• [Source extract]
....
# Paralleling Generators



## ToolLover (Jan 13, 2020)

I have picked up on members that are paralleling generators and I am questioning how they match phases.
I guess what I am asking is how can a panel alone tolerate two different power supplies with frequencies that are out of phase.
I am baffled!


----------



## tabora (Sep 6, 2018)

Here's an article on the paralleling of generators: ? Paralleling of Generators and Synchronization
The Honda (and other) inverter generators are self-synchronizing: http://cdn.powerequipment.honda.com/pe/pdf/misc/EU2200i-EU2000i-Parallel-Operation.pdf
You can actually parallel different size Honda EU models and many have done so.
Here's the kit for paralleling the big EU7000is units for 14,000W peak: https://www.electricgeneratorsdirect.com/Honda-08E93-Z37-001AH/p92620.html?icn=PED&icl=product+page


----------



## Melson (Dec 8, 2019)

ToolLover, you're right, out-of-phase doesn't work. syncing is easy, typically is accomplished at the point of power production.
Tabora mentioned that the inverter technology brings many benefits, not the least is a sort-of self-synchronization. 
But for the homeowner it would be very difficult and impractical to do phase shifting. 
One time, a technician in Watertown forced two small Solar turbines together. My work associate and I spent the next two weeks of shift work R&R'ing a new shear coupling 😕 
At least the couplings worked as advertised 😐


----------



## ToolLover (Jan 13, 2020)

Melson said:


> ToolLover, you're right, out-of-phase doesn't work. syncing is easy, typically is accomplished at the point of power production.
> Tabora mentioned that the inverter technology brings many benefits, not the least is a sort-of self-synchronization.
> But for the homeowner it would be very difficult and impractical to do phase shifting.
> One time, a technician in Watertown forced two small Solar turbines together. My work associate and I spent the next two weeks of shift work R&R'ing a new shear coupling 😕
> At least the couplings worked as advertised 😐


I was thinking paralleling two old style generators and I just could not figure how that could be done.
New technology! 
Out of my years of experience for sure.
I will just upgrade the generator size and let the young folks parallel.
Makes no sense to do that.


----------



## Osviur (Sep 7, 2015)
....
• [Problem statement]
Render into Spanish this sentence from the generator thread: "You can actually parallel different size Honda EU models and many have done so." Rely solely on the generator thread and consult no other source.

(Source data)
....
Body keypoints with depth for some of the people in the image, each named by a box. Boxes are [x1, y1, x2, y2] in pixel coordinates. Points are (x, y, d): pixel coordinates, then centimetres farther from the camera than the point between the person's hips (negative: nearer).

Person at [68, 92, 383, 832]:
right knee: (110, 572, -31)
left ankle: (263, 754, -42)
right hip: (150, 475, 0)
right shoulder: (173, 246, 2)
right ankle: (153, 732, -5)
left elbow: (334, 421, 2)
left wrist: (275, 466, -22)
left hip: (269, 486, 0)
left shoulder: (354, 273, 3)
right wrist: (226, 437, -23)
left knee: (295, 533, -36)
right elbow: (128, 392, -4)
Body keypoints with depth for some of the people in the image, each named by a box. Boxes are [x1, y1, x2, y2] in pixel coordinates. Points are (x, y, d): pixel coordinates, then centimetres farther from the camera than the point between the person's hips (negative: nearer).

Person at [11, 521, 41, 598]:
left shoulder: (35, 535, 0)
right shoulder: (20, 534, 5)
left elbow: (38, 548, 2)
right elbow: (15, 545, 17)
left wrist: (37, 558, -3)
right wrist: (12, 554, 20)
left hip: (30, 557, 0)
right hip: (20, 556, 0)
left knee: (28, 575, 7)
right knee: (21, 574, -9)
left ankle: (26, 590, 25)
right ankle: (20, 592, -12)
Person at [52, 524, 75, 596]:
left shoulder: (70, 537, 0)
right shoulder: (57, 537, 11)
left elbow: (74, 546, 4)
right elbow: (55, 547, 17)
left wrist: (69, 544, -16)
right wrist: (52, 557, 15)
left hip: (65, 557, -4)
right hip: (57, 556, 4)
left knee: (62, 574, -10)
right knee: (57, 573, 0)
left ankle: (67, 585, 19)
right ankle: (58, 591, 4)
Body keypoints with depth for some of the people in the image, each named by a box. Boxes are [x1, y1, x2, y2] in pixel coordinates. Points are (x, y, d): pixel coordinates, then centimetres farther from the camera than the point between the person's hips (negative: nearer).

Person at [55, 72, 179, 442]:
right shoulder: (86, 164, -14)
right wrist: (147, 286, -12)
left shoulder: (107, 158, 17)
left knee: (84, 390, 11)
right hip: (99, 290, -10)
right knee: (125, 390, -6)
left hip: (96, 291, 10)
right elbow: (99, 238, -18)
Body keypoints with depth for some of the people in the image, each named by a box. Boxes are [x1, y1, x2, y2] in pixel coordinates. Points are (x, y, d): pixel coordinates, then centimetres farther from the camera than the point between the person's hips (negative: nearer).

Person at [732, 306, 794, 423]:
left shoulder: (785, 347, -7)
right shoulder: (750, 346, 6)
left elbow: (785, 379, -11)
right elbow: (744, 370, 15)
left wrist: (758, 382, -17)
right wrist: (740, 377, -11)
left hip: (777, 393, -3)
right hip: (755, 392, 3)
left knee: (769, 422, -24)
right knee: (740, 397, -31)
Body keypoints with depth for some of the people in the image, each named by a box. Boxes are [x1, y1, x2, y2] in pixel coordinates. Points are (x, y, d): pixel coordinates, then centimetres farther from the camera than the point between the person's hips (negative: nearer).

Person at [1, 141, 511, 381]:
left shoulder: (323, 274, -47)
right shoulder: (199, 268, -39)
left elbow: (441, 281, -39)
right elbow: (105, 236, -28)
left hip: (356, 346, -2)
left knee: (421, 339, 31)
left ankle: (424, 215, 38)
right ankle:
....
• [Solution for this problem]
En realidad, se pueden conectar en paralelo modelos Honda EU de distintos tamaños, y muchos lo han hecho.